You can read it here. Here's a (long) snippet.
Nearly 4,000 Americans have been killed in Iraq. Five times that number have suffered horrible wounds, seen and unseen. Loved ones have been lost, dreams denied. Children will grow up without fathers and mothers. Parents have outlived their children. That is a cost of this war.
When all is said and done, the price-tag will run over a trillion dollars. A trillion dollars. That's money not spent on homeland security and counter-terrorism; on providing health care to all Americans and a world-class education to every child; on investments in energy to save ourselves and our planet from an addiction to oil. That is a cost of this war.
With all that our troops and their families have sacrificed, with all this war has cost us, and with no discernible end in sight, the same people who told us we would be greeted as liberators, about democracy spreading across the Middle East, about striking a decisive blow against terrorism, about an insurgency in its last throes - those same people are now trumpeting the uneven and precarious containment of brutal sectarian violence as if it validates all of their failed decisions.
The bar for success is so low that it is almost buried in the sand.
The American people have had enough of the shifting spin. We've had enough of extended deadlines for benchmarks that go unmet. We've had enough of mounting costs in Iraq and missed opportunities around the world. We've had enough of a war that should never have been authorized and should never have been waged.
Now is not the time to reargue the Vietnam War - we did that in the 2004 election, and it wasn't pretty. I come from a new generation of Americans. I don't want to fight the battles of the 1960s. I want to reclaim the future for America, because we have too many threats to face and too many opportunities to seize. Just think about what we can accomplish together when we end this war.
When we end this war in Iraq, we can finally finish the fight in Afghanistan. That is why I propose stepping up our commitment there, with at least two additional combat brigades and a comprehensive program of aid and support to help Afghans help themselves.

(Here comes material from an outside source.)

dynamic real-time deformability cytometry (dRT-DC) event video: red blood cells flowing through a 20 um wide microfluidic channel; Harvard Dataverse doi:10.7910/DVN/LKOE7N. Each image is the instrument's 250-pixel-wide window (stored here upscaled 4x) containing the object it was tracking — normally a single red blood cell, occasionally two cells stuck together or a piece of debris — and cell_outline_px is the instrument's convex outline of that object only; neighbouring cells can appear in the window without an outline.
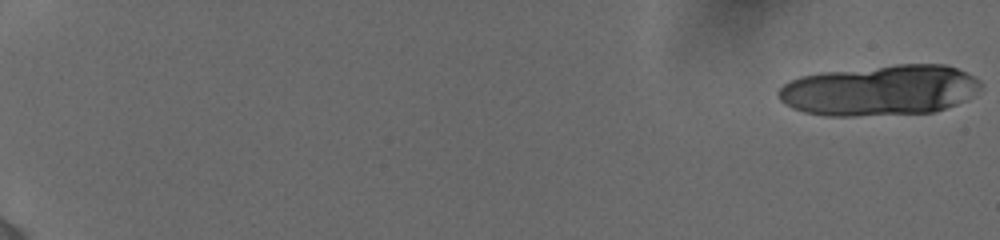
{"species": "human", "species_latin": "Homo sapiens", "temperature_condition": "cold", "stored_images_in_passage": 38, "camera_frame_rate_fps": 3000, "um_per_image_px": 0.085, "donor": {"sex": "female"}, "frame": {"image": 1, "passage_image": 1, "time_ms": 0.0, "image_size_px": [1000, 240], "cell_outline_px": [[980, 88], [964, 100], [956, 104], [932, 112], [852, 116], [828, 116], [804, 112], [792, 108], [784, 104], [780, 100], [776, 92], [784, 84], [800, 76], [820, 72], [896, 64], [944, 64], [956, 68], [980, 80]], "centroid_in_image_um": [74.74, 7.67], "position_along_channel_um": 10.3, "area_um2": 59.53}}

When we end this war in Iraq, we can more effectively tackle the twin demons of extremism and hopelessness that threaten the peace of the world and the security of America. That is why I have proposed a program to spread hope - not hate - in the Islamic world, to build schools that teach young people to build and not destroy, to support the rule of law and economic development, and to launch a program of outreach to the Islamic world that I will lead as President.
When we end this war in Iraq, we can once again lead the world against the common challenges of the 21st century. Against the spread of nuclear weapons and climate change. Against genocide in Darfur. Against ignorance and intolerance. Corruption and greed. Poverty and despair. When we end this war, we can reclaim the cause of freedom and democracy. We can be that beacon of hope, that light to all the world.
When we end this war, we can recapture our unity of effort as Americans. The American people have the right instincts on Iraq. It's time to heed their judgment. It's time to move beyond Iraq so that we can move forward together. I will be a President who listens to the American people, not a President who ignores them.
And when we end the war in Iraq, we can come together to give our full attention to advancing the cause of health care for every American, an energy policy that does not bankroll hostile nations while we melt the polar ice caps, and a world class education for our children. Above all, we can turn the page to a new kind of politics of unity, not division; of hope, not fear.